* **ACTIVITY**: Give the count of lines in the records below that contain "pinky", with no other words.

* **DATA SHOWN**:
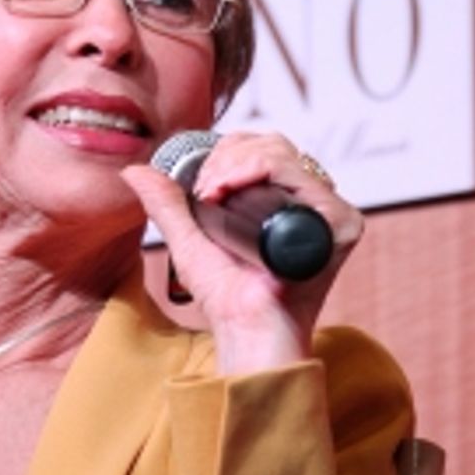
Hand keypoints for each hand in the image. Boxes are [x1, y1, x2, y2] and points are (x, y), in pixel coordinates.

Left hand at [120, 131, 363, 373]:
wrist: (246, 331)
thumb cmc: (226, 297)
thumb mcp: (189, 240)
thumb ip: (166, 204)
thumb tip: (135, 171)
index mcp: (286, 202)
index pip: (262, 147)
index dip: (227, 153)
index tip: (202, 185)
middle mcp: (312, 204)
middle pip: (272, 143)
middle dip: (228, 157)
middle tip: (206, 191)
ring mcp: (328, 212)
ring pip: (281, 151)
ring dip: (236, 163)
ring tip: (214, 194)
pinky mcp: (339, 223)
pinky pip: (298, 173)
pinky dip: (258, 168)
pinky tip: (230, 191)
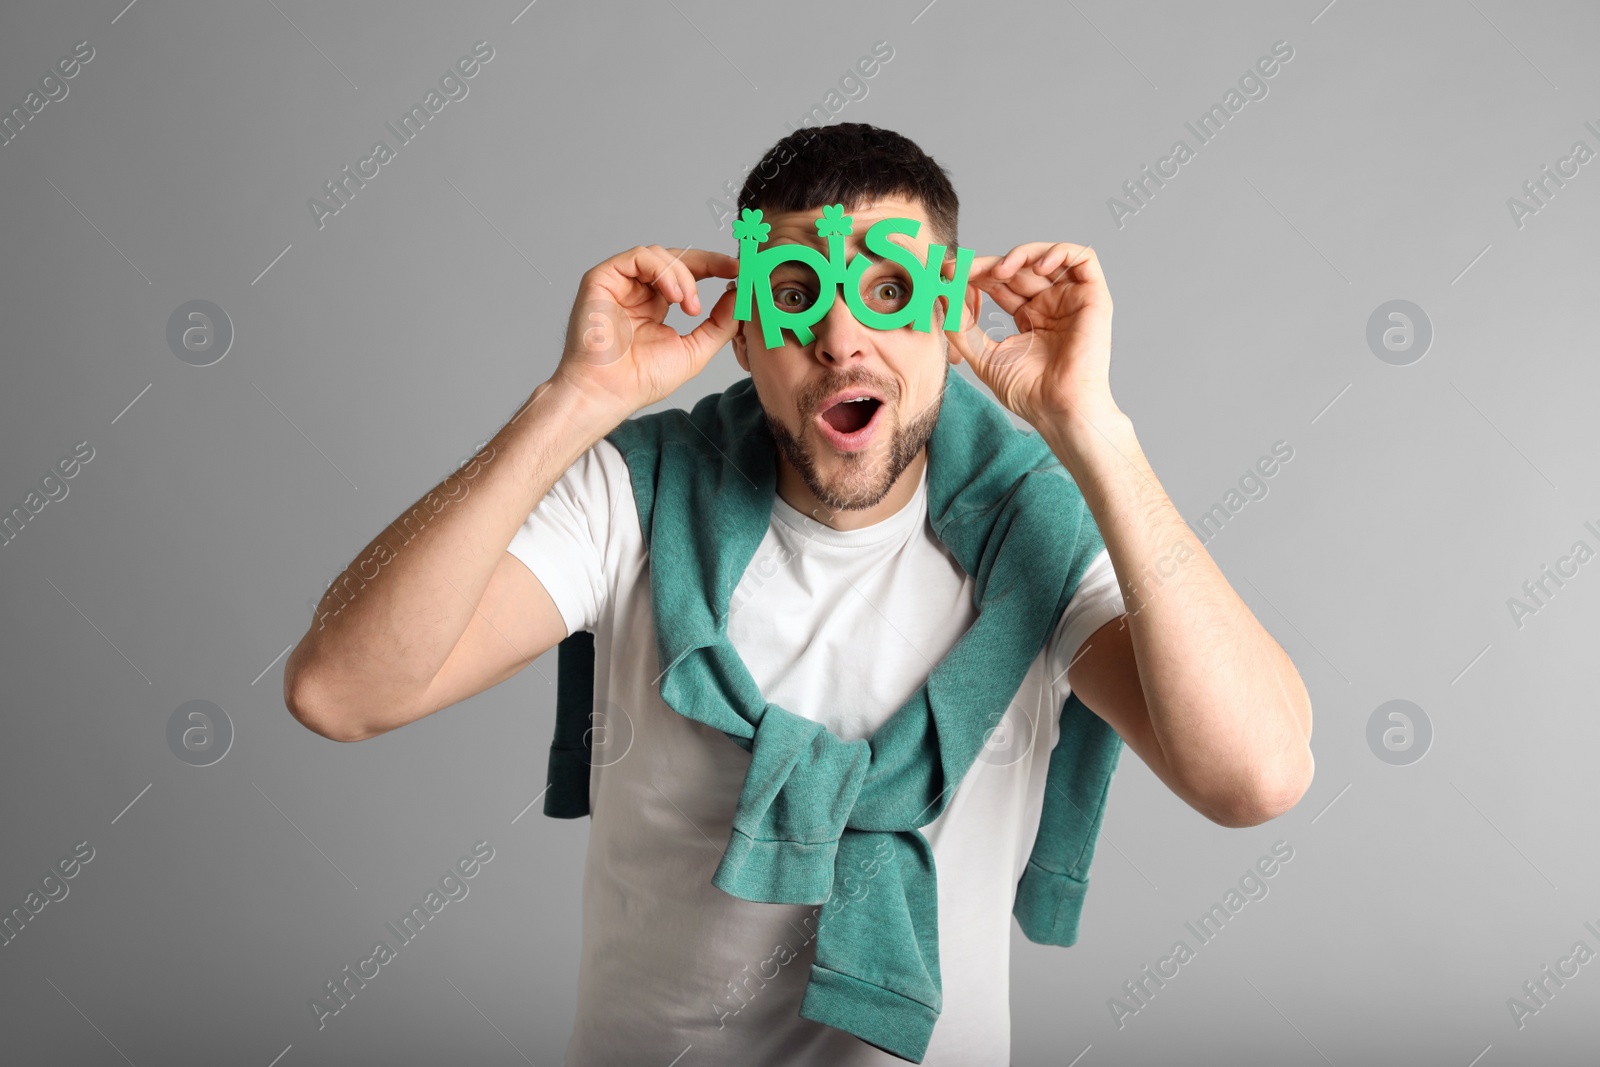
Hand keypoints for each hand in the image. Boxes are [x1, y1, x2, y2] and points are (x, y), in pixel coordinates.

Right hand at [550, 245, 739, 417]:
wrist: (610, 392)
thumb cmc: (641, 380)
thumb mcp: (695, 349)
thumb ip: (720, 323)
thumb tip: (740, 296)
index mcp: (654, 305)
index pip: (687, 275)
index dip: (713, 267)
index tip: (738, 270)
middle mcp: (636, 291)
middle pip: (675, 258)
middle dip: (707, 262)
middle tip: (731, 270)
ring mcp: (619, 283)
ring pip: (659, 255)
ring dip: (684, 276)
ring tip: (691, 307)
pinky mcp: (602, 278)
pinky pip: (638, 257)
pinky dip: (663, 270)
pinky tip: (674, 296)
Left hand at [949, 242, 1116, 428]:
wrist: (1058, 409)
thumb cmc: (1027, 391)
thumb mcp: (982, 353)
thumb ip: (961, 325)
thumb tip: (940, 293)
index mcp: (1030, 317)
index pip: (1001, 283)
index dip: (975, 275)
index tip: (948, 274)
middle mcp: (1051, 305)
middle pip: (1019, 268)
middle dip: (988, 265)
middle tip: (962, 268)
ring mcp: (1072, 300)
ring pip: (1047, 257)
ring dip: (1020, 255)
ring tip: (997, 270)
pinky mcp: (1093, 297)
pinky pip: (1083, 259)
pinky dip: (1058, 253)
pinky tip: (1035, 267)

* **SOLUTION TO THIS PROBLEM**: 12